Updated on October 19, 2016

Downtown Jersey City today...


The speed of change

I recently wrote a hub called Humanity - The Closing Years, that gave a very general evidence based view of the changes coming our way, from ice melt to the huge reduction in bio-diversity. For such a big topic, it was impossible to put everything in or even explore each area in any great detail. The main gist was to look at a variety of indicators of massive change coming our way.

One of the most important areas that's worth looking into in more detail, is the speed of ice melt. Our current models predict that even if greenhouse gases are slashed to a minimum, sea levels will rise by 1 meter by 2100.

However, more recently data has come out that shows our models to be woefully conservative. In 2015 global temperatures, while exacerbated by El Nino, were at record levels across the board - and that is despite the unusual solar minimum.
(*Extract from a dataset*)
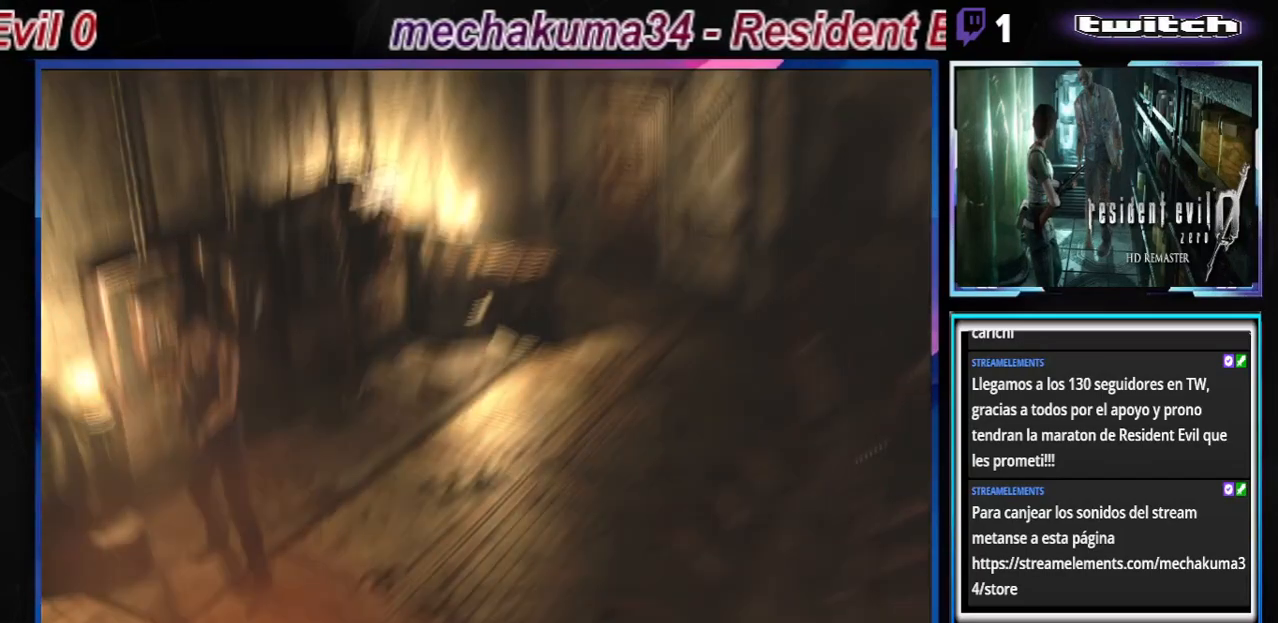
{"buttons": ["R1"], "left_stick": "right", "events": [[67, "A", "down"], [167, "A", "up"], [233, "A", "down"], [333, "A", "up"], [400, "A", "down"], [400, "left_stick", "right"], [467, "A", "up"]]}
The ice melt feedback loop has a key role to play in progressive warming.

The speed of change could be anything but gentle - in fact, it may follow a snowballing effect where the increase in ice melt creates more ice melt, to eventually and suddenly unleash massive sea level rise. Another possibility would be the effect of changing sea currents, and thus precipitating Europe into an ice age.

Whichever the scenarios, once considered incredible, the notion that climate can change rapidly is becoming respectable. There is a lot of data now available showing that past climate changes were often quite sudden, having passed a tipping point.

"...when I look at the new February 2016 temperatures,  	I feel like I'm looking at something out of a sci-fi movie.  	In a way we are: it's like someone plucked a value off a 	graph from 2030 and stuck it on a graph of present 	temperatures. It is a
"...when I look at the new February 2016 temperatures, I feel like I'm looking at something out of a sci-fi movie. In a way we are: it's like someone plucked a value off a graph from 2030 and stuck it on a graph of present temperatures. It is a


Glaciers are often seen as indicators of climate health, so these are the first places to look to understand the effects of climate change. While it's true that a very few glaciers have increased in size, the truth is that overall, glaciers around the world have been melting rapidly.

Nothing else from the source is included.